Num dos últimos dias do ano, a 20 de dezembro, somos recordados da solidariedade humana. O ser humano, sem solidariedade, nunca teria sobrevivido à natureza implacável e impiedosa. Foi a capacidade de interajuda que permitiu o avanço da nossa espécie, desde tempos imemoriais, “remando” todos no mesmo barco até chegar a um destino que parecia inalcançável.
De todos os inimigos possíveis, grandes e pequenos, neste ano, a humanidade teve de enfrentar um inimigo microscópico. Uma pandemia viral veio abalar, inexoravelmente, as nossas vidas. Mas talvez nunca, em nenhum outro ano, a solidariedade tenha estado tão presente nas nossas vidas…
Ao usar máscara, as pessoas protegeram-se, mas também protegeram os outros, os mais frágeis, de sucumbirem a um vírus novo.
Ao desinfetar as mãos, várias vezes por dia, assumimos uma ameaça comum e lutámos contra o invisível, por nós e por todos.
Mesmo quando o simples sair à rua se tornou arriscado, houve quem não vacilasse e levasse mantimentos e bens de primeira necessidade às casas dos mais desfavorecidos que estavam “presos” no lar.

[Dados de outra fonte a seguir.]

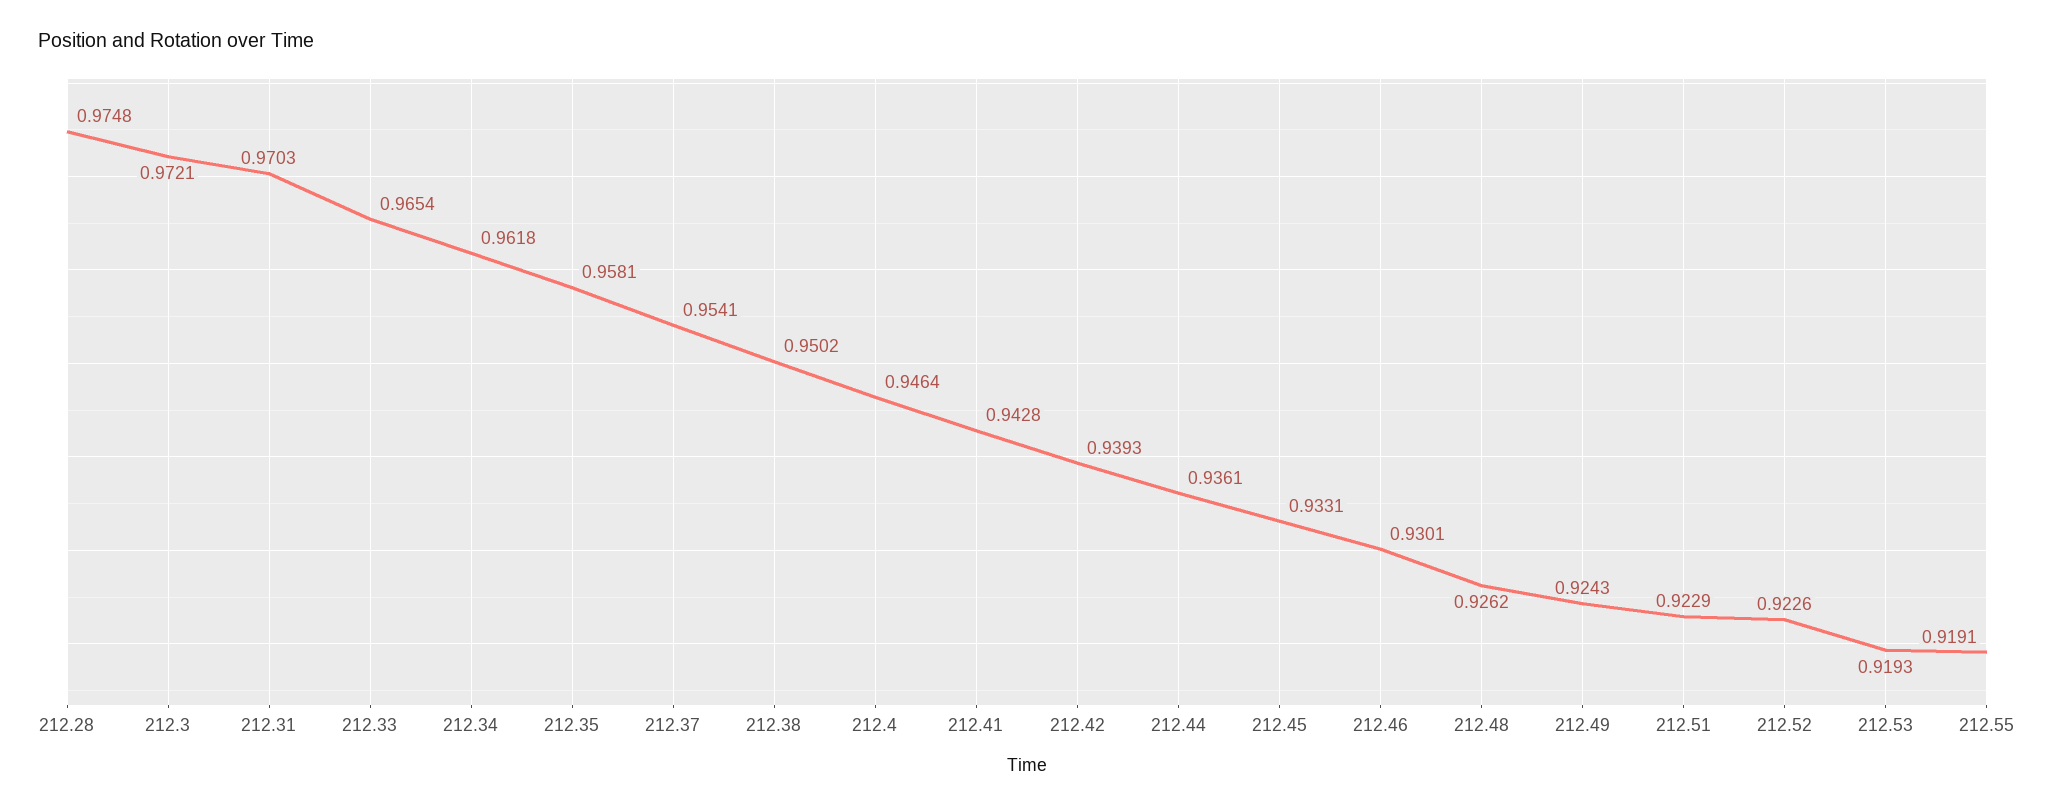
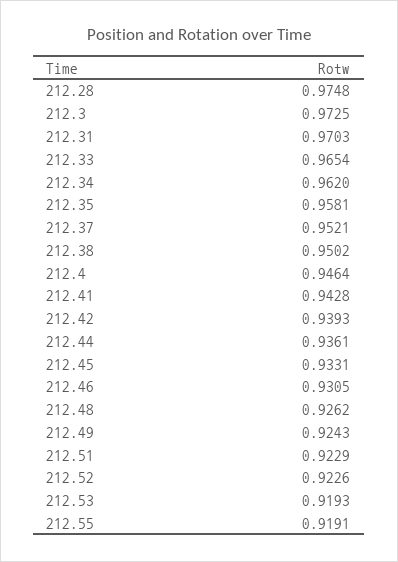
212.3: 0.9721 -> 0.9725
212.34: 0.9618 -> 0.962
212.37: 0.9541 -> 0.9521
212.46: 0.9301 -> 0.9305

Sem nos apercebermos, todos nós fomos solidários uns com os outros, durante este ano que passou.
“Sentimento de missão e de abnegação”
Mas foi provavelmente na Saúde que a solidariedade humana brilhou um pouco mais intensamente. Claro que este valor se materializa no cuidado a quem sofre, e no confortar quem mais precisa, mas foi o sentimento de missão e de abnegação dos profissionais de saúde que levou o nosso Serviço Nacional de Saúde a horizontes que pareciam impossíveis.
Sem nunca deixar de estar presente, sem nunca deixar de pensar no utente, foram reorganizados os vários serviços do SNS, muitas vezes de um dia para o outro: consultas de 10 minutos foram transformadas em telefonemas sem limite de duração; urgências não conseguiram acolher todos os profissionais dispostos a ajudar mais horas; cirurgias em atraso foram recuperadas em tempo recorde; plataformas de vigilância foram criadas para que nenhum utente ficasse esquecido; e a Vacinação nunca teve falta de enfermeiros disponíveis.
Claro que nem tudo foi perfeito, houve situações que falharam, mas por cada derrota os profissionais tentaram compensar com o dobro ou o triplo das vitórias.
Passaram-se, assim, meses e meses de tarefas que pareciam intermináveis aos profissionais de saúde, e foi a satisfação destes atos solidários que fez o SNS persistir.
Mas ainda não podemos baixar os braços, nem podemos fechar agora os nossos corações. Falta enfrentar as doenças de inverno e falta a campanha de vacinação massiva que se adivinha complicada, mas necessária.
Com certeza que 2020 foi um ano que não deixará muitas saudades, mas foi nesta catástrofe global que se viu o melhor da humanidade. Vamos, por isso, precisar de mais um ano solidário, em que serão os pequenos gestos que farão a grande diferença.